Last Friday, Culture Night in Dublin, the Tola Vintage shop in Temple Bar’s annual block party was shut down by the Gardaí, and three people were arrested. The police actions were met with criticism for the use of excessive force and suggestions of an underlying racial motivation.
The Gardaí’s statement about the matter cited “public safety concerns” but that doesn’t explain how an innocuous gathering of people inside and outside a vintage shop escalated into baton-charging, threats of pepper-spray and a disproportionate number of guards clearing the busy Temple Bar area with an unwarranted heavy-handiness.
The incident happened, in an increasingly hostile environment for minority communities in Ireland.

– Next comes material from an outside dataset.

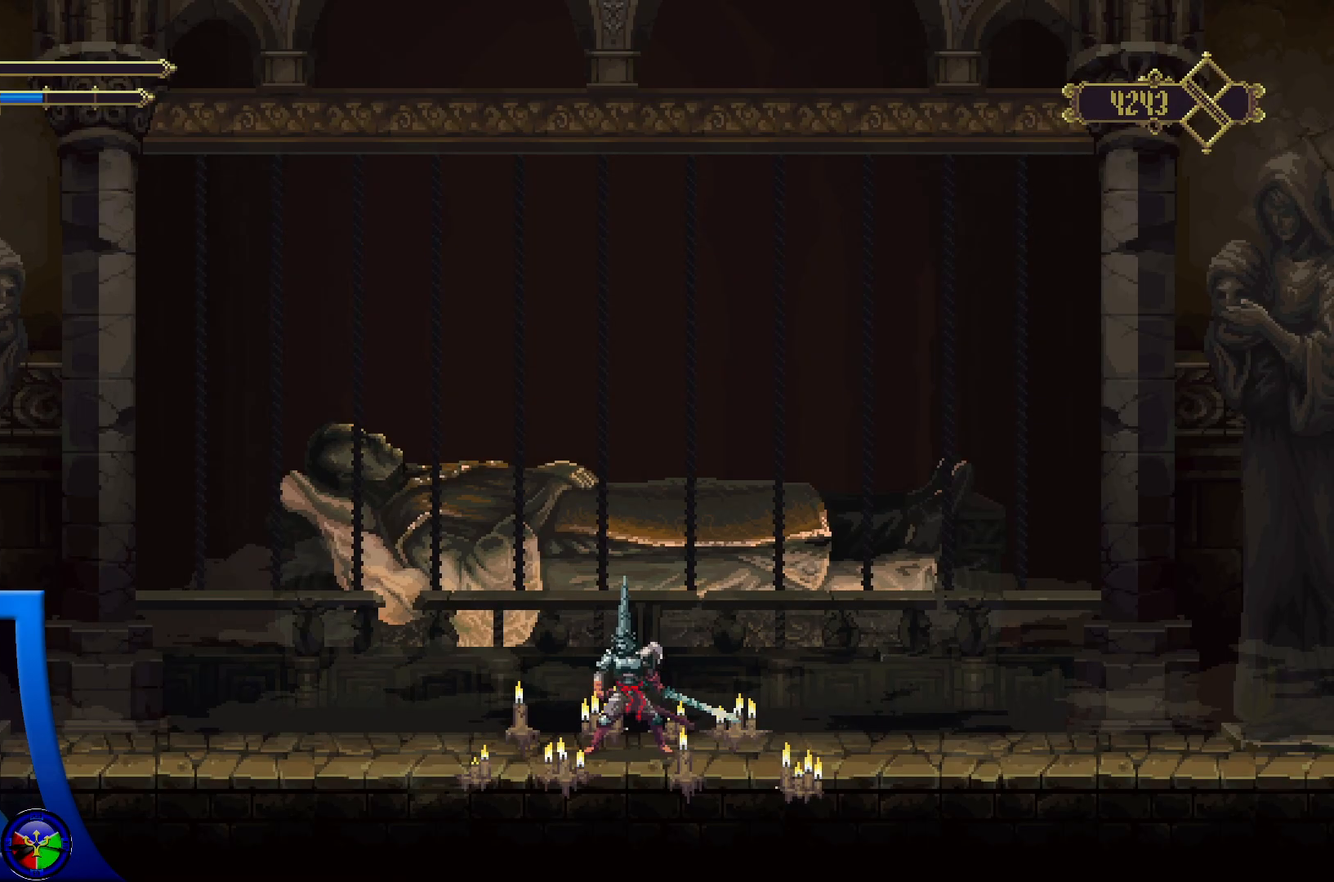
{"buttons": [], "left_stick": "left", "right_stick": "center", "events": [[400, "left_stick", "left"]]}
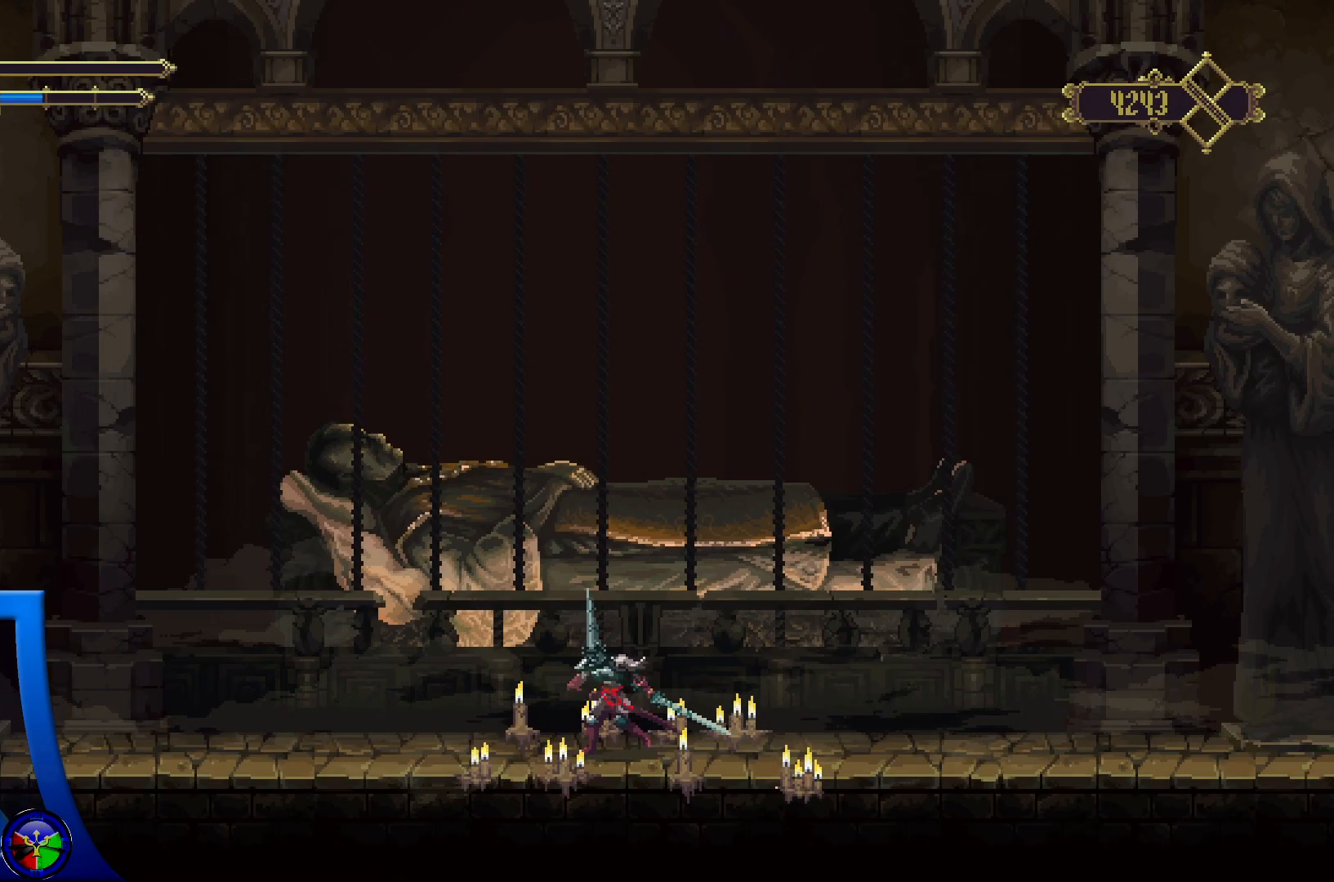
{"buttons": [], "left_stick": "left", "right_stick": "center", "events": []}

Why was a block party in Temple Bar, that was giving no immediate pressing trouble, met with violence, while violence at far right protests and the burning of buildings earmarked for asylum seekers goes unpunished?
Ireland is seeing an increasing number of anti-immigrant accounts online, and the verbal abuse of people of colour has increased, while just this week, the government’s Justice Minister Helen McEntee has dropped the incitement or hate speech sections of the Criminal Justice Bill.
On this week’s podcast, we talk to Silent Jee, a DJ on the night about what went down from his perspective, and how the guards showing up at the block party is nothing new.
We explore how these kinds of actions are familiar to black and POC in Ireland’s creative community.
We talk to Mo Cultivation’s Bekah Molony about what allies and peers can do and how nothing has changed since the Black Lives Matter movement in 2020. Things have arguably gone the other way.